Cuando reduces la velocidad, aparece la vida

¿No has pensado alguna vez en que todo pasa demasiado deprisa y sin demasiado placer?

Acelerar la velocidad y subir el volumen, no hace más que amputar el paisaje, aumentar la concentración en la supervivencia y arriesgar la continuidad del camino.

Bajar la velocidad, en cambio, supone detener el tiempo a propósito, a tu voluntad. Sólo las personas que son conscientes pueden hacerlo. Ellos son buenos «catadores» de la vida, que se toman el tiempo adecuado en saborear lo que consideran un valioso y motivador momento. Ellos conservan el secreto de la eterna juventud, pues detener el tiempo es vivir con el corazón joven para siempre. Cazadores de detalles y sensaciones, de minúsculos rubíes, de diminutas joyas, de pequeños momentos y cotidianas cosas.

Bajar la velocidad supone enterarse de lo que está pasando. Subir la velocidad significa volverse ciego emocionalmente y morir en vida sin haber vivido. Hacer menos es hacer más: Esa es la paradoja a la que generosamente nos invita la vida cuando somos conscientes de ella.

Cuando frenamos el tiempo a la hora de cenar, mirar a los ojos, hacer el amor o trasladarse al trabajo; todo se reconvierte en: que cada cena es un momento de recogimiento y de personal cuidado, perderse en una mirada o en todas ellas, sumergirse en el orgasmo más completo y prolongado y pasear cada mañana antes de ir a trabajar en lugar de traslados… amar y agradecer en constancia. Seguramente la cantidad será menos, pero la sensación de vivir será infinitamente más. Y de vivir se trata, ¿verdad?

El amor nace en la lentitud de la observación y en los rincones menos sondeados. Ante la velocidad, el amor se disimula y cuesta percibirlo. El bosque del perdón y la gratitud ni se ve. Pasas con tu moto vital a grandes velocidades, y aunque pases casi rozándolos, ni te enterarás de su presencia. Amor, Gratitud y Perdón son invisibles a la alta velocidad.

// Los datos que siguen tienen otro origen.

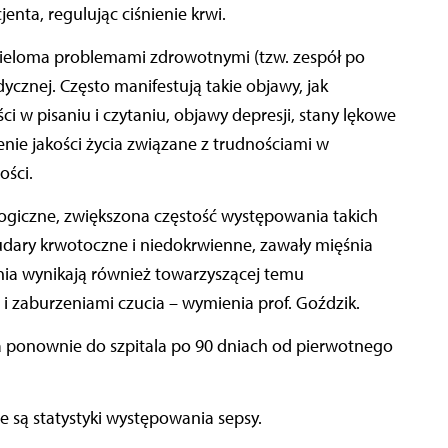
ta, regulując ciśnienie krwi.
 wieloma problemami zdrowotnymi (tzw. zespół po
ycznej. Często manifestują takie objawy, jak
 w pisaniu i czytaniu, objawy depresji, stany lękowe
enie jakości życia związane z trudnościami w
ści.
giczne, zwiększona częstość występowania takich
udary krwotoczne i niedokrwienne, zawały mięśnia
nia wynikają również towarzyszącej temu
j i zaburzeniami czucia – wymienia prof. Goździk.
fia ponownie do szpitala po 90 dniach od pierwotnego
e są statystyki występowania sepsy.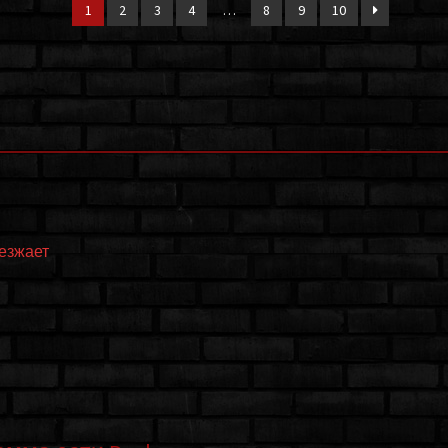
1
2
3
4
…
8
9
10
еезжает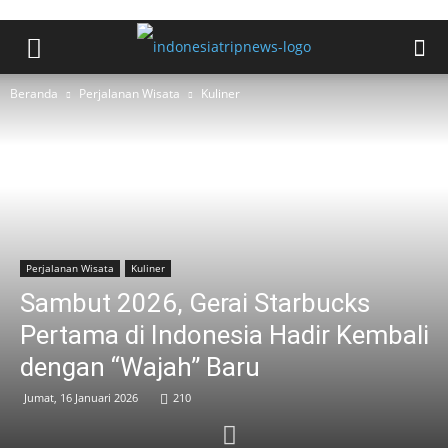
Beranda
Perjalanan Wisata
Kuliner
Perjalanan Wisata
Kuliner
Sambut 2026, Gerai Starbucks
Pertama di Indonesia Hadir Kembali
dengan “Wajah” Baru
Jumat, 16 Januari 2026
210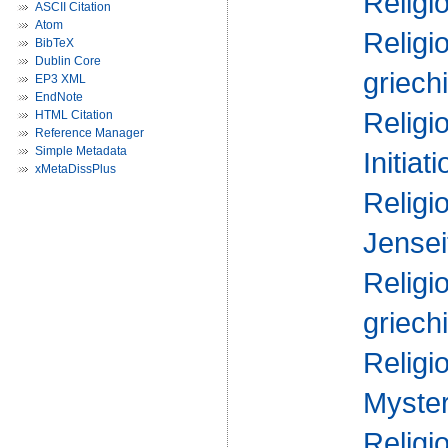
Religi
ASCII Citation
Atom
Religi
BibTeX
Dublin Core
griech
EP3 XML
EndNote
Religi
HTML Citation
Reference Manager
Simple Metadata
Initiati
xMetaDissPlus
Religi
Jensei
Religi
griech
Religi
Myster
Religi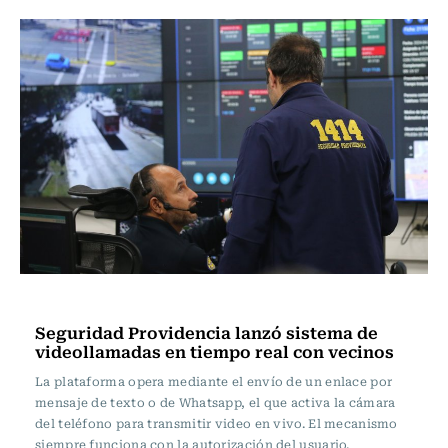
Nacional
Seguridad Providencia lanzó sistema de
videollamadas en tiempo real con vecinos
La plataforma opera mediante el envío de un enlace por
mensaje de texto o de Whatsapp, el que activa la cámara
del teléfono para transmitir video en vivo. El mecanismo
siempre funciona con la autorización del usuario.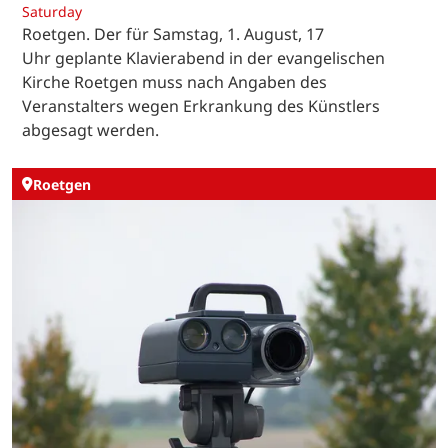
Saturday
Roetgen. Der für Samstag, 1. August, 17
Uhr geplante Klavierabend in der evangelischen
Kirche Roetgen muss nach Angaben des
Veranstalters wegen Erkrankung des Künstlers
abgesagt werden.
Roetgen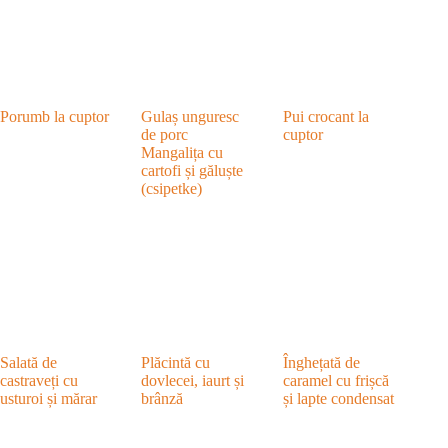
Porumb la cuptor
Gulaș unguresc
Pui crocant la
de porc
cuptor
Mangalița cu
cartofi și găluște
(csipetke)
Salată de
Plăcintă cu
Înghețată de
castraveți cu
dovlecei, iaurt și
caramel cu frișcă
usturoi și mărar
brânză
și lapte condensat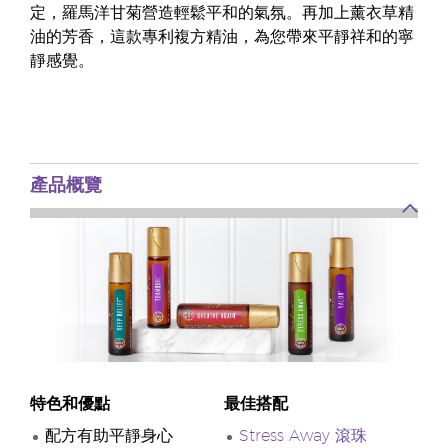
定，羅馬洋甘菊營造輕鬆平和的氣氛。再加上薰衣草精
油的芳香，這款專利複方精油，為您帶來平靜祥和的寧
靜感覺。
產品概覽
特色和優點
最佳搭配
配方有助平靜身心
Stress Away 滾珠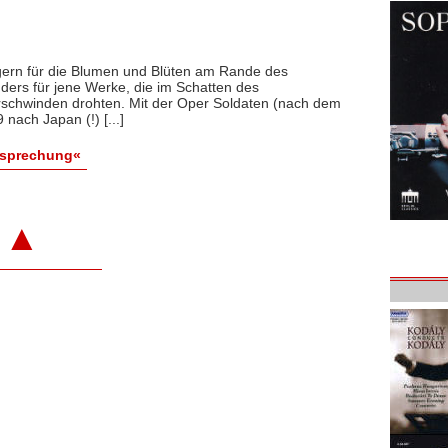
 gern für die Blumen und Blüten am Rande des
nders für jene Werke, die im Schatten des
erschwinden drohten. Mit der Oper Soldaten (nach dem
ach Japan (!) [...]
esprechung«
▲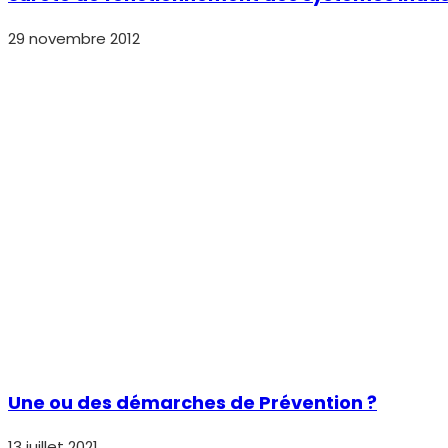
29 novembre 2012
Une ou des démarches de Prévention ?
13 juillet 2021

La ternura y el diálogo precisan de velocidades de paseo, de buenos momentos relajados y de bellos paisajes detenidos para el momento.

Sin la velocidad, disminuye el ruído (efecto secundario de la rapidez), y permite abrir los ojos al universo sonoro, del detalle acústico de un beso, de la fragancia sonora del caminar de los que amamos, de las noticias musicadas de un sutil y escondido «te quiero» y del chascarrido y gracia de una risa robada en un disimulado momento. Una gran orquesta está sonando para ti mientras el ruído de tus motores a cien por hora la callan y te privan de ella, haciéndote morir en cada momento no vivido.

¿Has oído alguna vez el sonido de un abrazo? Un niño sí… pues oye ante la lentitud de su madre, en el devenir de su acogedor abrazo, una música celestial para tan inveloces y párvulos oídos…

Deteniendo el tiempo nos liberamos de él y devenimos más vitales, más libres y más humanos.